_JOB_.
Every line of the entries below from the one containing "W przypadku, gdy" to the one containing "224.000 Ft (új)", both ends included, must be written out exactly. No other line belongs in the answer.

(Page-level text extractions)
::::::::::

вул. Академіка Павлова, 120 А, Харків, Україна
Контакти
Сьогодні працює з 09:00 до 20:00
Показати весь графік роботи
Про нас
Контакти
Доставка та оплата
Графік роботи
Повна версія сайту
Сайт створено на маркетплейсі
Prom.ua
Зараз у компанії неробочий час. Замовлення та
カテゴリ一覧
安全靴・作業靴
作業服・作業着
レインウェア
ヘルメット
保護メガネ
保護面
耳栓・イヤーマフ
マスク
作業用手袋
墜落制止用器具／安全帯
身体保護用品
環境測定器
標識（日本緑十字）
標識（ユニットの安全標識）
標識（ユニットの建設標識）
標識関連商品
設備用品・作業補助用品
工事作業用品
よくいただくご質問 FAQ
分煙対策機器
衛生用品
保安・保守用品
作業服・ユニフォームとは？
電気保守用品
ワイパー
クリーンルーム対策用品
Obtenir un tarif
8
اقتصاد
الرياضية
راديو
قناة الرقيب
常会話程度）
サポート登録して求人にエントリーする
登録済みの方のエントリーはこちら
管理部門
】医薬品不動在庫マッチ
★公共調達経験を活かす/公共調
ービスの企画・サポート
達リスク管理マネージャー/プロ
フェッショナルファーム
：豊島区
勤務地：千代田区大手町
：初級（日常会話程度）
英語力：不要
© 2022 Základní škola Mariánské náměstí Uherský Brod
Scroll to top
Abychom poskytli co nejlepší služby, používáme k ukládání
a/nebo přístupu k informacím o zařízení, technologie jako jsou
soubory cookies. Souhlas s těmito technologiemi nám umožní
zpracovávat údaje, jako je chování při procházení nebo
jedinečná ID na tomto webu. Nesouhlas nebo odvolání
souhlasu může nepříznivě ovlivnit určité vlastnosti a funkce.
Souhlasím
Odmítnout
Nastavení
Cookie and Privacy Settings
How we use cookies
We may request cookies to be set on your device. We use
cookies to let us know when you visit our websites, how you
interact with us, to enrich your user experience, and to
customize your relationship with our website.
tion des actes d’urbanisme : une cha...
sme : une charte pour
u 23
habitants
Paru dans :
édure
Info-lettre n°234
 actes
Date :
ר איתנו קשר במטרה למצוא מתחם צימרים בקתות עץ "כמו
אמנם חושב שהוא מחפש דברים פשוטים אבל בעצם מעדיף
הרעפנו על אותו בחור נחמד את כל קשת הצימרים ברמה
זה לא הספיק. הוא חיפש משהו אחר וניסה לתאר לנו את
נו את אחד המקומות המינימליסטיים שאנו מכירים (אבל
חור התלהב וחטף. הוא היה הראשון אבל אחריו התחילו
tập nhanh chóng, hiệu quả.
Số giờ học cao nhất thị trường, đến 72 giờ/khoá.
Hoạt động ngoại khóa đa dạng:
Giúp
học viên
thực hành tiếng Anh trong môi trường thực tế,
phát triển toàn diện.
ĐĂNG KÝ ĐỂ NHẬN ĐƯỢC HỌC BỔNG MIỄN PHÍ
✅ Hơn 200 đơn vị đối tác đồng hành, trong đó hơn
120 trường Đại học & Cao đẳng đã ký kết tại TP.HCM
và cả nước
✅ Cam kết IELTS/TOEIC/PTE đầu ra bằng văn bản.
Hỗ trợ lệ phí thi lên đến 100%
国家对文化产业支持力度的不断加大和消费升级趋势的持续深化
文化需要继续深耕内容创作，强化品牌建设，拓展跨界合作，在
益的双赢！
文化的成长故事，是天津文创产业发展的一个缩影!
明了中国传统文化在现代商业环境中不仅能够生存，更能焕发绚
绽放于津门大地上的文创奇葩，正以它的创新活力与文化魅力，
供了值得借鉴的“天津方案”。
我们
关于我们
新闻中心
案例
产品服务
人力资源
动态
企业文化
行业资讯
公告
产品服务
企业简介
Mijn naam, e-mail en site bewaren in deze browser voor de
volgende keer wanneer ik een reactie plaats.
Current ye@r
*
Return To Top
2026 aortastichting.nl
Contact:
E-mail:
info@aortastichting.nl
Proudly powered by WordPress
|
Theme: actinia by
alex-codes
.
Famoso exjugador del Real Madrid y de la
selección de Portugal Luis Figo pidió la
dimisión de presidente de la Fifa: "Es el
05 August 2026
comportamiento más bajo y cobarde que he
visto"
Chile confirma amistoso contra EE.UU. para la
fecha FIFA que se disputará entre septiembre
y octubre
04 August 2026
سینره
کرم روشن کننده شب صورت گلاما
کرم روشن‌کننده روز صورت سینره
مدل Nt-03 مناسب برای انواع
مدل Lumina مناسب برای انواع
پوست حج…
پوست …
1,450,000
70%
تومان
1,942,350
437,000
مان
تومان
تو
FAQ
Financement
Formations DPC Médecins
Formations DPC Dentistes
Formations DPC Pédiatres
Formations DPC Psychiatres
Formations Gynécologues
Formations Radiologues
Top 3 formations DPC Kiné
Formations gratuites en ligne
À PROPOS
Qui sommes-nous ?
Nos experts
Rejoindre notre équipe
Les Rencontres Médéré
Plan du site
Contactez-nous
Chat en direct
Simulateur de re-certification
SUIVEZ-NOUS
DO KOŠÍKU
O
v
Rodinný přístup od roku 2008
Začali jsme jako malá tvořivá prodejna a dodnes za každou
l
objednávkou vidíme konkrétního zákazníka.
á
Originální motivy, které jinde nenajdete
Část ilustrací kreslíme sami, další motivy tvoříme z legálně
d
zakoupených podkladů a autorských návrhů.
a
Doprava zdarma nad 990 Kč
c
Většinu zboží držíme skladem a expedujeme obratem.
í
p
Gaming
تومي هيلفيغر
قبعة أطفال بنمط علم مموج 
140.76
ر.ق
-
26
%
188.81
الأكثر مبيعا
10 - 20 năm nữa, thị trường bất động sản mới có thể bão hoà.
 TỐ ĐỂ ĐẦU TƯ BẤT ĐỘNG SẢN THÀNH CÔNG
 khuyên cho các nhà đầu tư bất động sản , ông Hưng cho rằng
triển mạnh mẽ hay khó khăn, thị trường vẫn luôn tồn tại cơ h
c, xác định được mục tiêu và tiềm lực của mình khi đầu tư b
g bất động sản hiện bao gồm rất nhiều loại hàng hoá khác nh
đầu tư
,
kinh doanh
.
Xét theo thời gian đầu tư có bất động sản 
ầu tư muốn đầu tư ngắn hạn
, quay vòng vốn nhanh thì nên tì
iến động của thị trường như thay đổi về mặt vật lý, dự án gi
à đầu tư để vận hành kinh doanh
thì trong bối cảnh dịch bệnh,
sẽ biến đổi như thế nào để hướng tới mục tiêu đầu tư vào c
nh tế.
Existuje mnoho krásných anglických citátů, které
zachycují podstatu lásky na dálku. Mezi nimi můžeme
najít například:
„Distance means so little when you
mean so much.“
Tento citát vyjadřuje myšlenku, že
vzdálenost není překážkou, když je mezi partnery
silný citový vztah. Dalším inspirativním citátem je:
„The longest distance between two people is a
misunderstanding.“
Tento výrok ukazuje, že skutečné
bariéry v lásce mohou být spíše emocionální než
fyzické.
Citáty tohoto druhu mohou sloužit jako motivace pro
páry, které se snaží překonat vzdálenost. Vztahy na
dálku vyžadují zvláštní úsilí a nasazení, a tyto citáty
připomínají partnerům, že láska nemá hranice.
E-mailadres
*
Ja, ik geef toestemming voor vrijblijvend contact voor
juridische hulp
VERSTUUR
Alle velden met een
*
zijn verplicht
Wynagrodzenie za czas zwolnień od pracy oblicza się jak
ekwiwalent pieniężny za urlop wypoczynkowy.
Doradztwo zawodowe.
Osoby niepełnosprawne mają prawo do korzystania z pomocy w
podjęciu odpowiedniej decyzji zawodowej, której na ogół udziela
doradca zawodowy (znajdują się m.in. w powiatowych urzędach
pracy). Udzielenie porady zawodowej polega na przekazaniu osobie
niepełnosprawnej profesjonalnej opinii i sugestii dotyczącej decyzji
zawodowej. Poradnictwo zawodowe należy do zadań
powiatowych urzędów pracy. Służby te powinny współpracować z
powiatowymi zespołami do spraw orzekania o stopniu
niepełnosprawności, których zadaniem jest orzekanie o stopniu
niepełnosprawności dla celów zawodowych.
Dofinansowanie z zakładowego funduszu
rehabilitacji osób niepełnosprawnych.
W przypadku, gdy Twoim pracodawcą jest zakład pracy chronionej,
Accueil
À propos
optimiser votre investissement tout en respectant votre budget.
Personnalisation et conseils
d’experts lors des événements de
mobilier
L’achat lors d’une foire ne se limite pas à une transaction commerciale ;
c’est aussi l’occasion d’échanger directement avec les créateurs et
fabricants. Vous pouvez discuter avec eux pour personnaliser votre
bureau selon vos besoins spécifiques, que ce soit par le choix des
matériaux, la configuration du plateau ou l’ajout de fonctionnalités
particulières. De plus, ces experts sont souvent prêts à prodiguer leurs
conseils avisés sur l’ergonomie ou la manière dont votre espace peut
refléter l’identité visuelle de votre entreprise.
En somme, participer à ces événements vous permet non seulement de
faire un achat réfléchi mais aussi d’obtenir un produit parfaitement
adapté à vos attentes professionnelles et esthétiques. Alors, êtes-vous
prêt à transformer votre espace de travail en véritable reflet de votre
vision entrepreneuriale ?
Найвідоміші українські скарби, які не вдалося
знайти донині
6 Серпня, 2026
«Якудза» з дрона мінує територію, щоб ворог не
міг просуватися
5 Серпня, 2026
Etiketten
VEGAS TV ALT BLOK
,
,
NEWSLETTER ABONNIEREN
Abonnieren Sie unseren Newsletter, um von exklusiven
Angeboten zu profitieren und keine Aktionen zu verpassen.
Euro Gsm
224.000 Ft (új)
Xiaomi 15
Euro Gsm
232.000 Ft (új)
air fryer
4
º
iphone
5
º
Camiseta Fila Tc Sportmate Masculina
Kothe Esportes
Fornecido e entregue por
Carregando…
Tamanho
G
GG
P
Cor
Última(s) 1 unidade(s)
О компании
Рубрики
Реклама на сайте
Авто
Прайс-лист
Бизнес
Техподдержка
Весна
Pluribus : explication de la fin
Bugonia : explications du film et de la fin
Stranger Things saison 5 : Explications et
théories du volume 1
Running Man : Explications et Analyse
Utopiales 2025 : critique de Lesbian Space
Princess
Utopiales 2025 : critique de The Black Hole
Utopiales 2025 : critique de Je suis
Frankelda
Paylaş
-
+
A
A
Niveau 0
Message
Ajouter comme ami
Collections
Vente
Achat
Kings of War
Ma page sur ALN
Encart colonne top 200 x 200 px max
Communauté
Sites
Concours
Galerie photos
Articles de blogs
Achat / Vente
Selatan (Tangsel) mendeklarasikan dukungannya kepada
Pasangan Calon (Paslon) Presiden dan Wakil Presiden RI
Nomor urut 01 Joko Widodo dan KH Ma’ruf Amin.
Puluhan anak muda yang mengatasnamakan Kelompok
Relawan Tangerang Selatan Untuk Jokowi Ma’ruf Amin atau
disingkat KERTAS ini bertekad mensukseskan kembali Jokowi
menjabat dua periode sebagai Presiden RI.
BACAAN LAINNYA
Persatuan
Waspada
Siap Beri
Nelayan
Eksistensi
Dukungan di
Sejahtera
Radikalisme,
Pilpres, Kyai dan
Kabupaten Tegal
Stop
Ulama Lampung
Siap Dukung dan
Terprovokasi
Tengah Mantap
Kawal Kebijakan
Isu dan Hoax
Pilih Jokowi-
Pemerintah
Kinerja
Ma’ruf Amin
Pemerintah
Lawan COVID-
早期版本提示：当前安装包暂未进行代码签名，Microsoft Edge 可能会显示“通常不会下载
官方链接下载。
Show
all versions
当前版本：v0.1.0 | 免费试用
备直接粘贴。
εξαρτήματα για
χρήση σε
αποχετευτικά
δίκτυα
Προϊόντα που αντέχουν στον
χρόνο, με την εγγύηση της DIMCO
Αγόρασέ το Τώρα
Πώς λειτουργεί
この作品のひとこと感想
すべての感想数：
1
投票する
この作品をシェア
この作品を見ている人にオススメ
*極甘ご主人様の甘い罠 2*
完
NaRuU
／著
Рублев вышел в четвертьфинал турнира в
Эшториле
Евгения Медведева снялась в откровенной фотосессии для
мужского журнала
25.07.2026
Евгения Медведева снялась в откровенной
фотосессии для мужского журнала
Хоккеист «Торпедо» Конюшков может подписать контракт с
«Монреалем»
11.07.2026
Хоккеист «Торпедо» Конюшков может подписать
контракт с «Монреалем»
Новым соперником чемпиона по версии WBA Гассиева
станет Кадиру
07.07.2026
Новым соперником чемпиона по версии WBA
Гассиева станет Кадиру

::::::::::

_SOLUTION FOR THIS PROBLEM_.
W przypadku, gdy Twoim pracodawcą jest zakład pracy chronionej,
Accueil
À propos
optimiser votre investissement tout en respectant votre budget.
Personnalisation et conseils
d’experts lors des événements de
mobilier
L’achat lors d’une foire ne se limite pas à une transaction commerciale ;
c’est aussi l’occasion d’échanger directement avec les créateurs et
fabricants. Vous pouvez discuter avec eux pour personnaliser votre
bureau selon vos besoins spécifiques, que ce soit par le choix des
matériaux, la configuration du plateau ou l’ajout de fonctionnalités
particulières. De plus, ces experts sont souvent prêts à prodiguer leurs
conseils avisés sur l’ergonomie ou la manière dont votre espace peut
refléter l’identité visuelle de votre entreprise.
En somme, participer à ces événements vous permet non seulement de
faire un achat réfléchi mais aussi d’obtenir un produit parfaitement
adapté à vos attentes professionnelles et esthétiques. Alors, êtes-vous
prêt à transformer votre espace de travail en véritable reflet de votre
vision entrepreneuriale ?
Найвідоміші українські скарби, які не вдалося
знайти донині
6 Серпня, 2026
«Якудза» з дрона мінує територію, щоб ворог не
міг просуватися
5 Серпня, 2026
Etiketten
VEGAS TV ALT BLOK
,
,
NEWSLETTER ABONNIEREN
Abonnieren Sie unseren Newsletter, um von exklusiven
Angeboten zu profitieren und keine Aktionen zu verpassen.
Euro Gsm
224.000 Ft (új)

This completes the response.